Opções mais equilibradas são combinações como:
- Pão integral com queijo ou manteiga de frutos secos, com água
- Flocos de aveia com iogurte natural, fruta fresca e chá sem açúcar
- Ovos mexidos com legumes, com um copo pequeno de sumo diluído
Este tipo de pequeno-almoço fornece proteína, fibra e gorduras - nutrientes que ajudam a saciar e a manter o açúcar no sangue mais estável.
O que os pais devem saber sobre “açúcar livre”
O termo “açúcar livre” aparece repetidamente nesta discussão. Refere-se aos açúcares adicionados aos alimentos, mas também ao açúcar presente em sumos, mel ou xaropes. Estes açúcares ficam disponíveis para o organismo muito depressa e pressionam mais o metabolismo do que o açúcar integrado na estrutura natural de uma fruta inteira.
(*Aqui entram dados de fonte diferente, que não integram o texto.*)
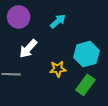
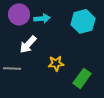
cyan arrow: (58, 21) -> (42, 18), moved, turned 35
cyan hexagon: (86, 54) -> (83, 21), moved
| Alimento | Tipo de açúcar |
|---|---|
| Laranja inteira | Açúcar ligado a fibras |
| Sumo de laranja | Açúcar livre |
| Cacau em pó com açúcar | Açúcar livre adicionado |
| Maçã | Açúcar ligado a fibras |
Ao reduzir a proporção destes açúcares livres, não se protege apenas os dentes e o peso: também se alivia o fígado e o pâncreas.
Truques práticos para o dia a dia em família
Muitos pais têm pouco tempo de manhã. Pequenas alterações de rotina já chegam para cortar bastante açúcar:
- Colocar um jarro de água na mesa antes de servir outras bebidas
- Escolher copos mais pequenos de propósito - “os olhos também bebem”
- Guardar o sumo como “extra de vitaminas” para a merenda, e não como bebida para matar a sede
- Envolver as crianças a fazer a mistura das águas com sumo (tipo “soda italiana”), para despertar curiosidade
Quando se explica às crianças que o açúcar dá energia, mas em excesso pode provocar cansaço, muitas vezes consegue-se mais do que com proibições. Muitas acham interessante perceber, por si próprias, que com menos doçura ficam saciadas durante mais tempo e mais despertas.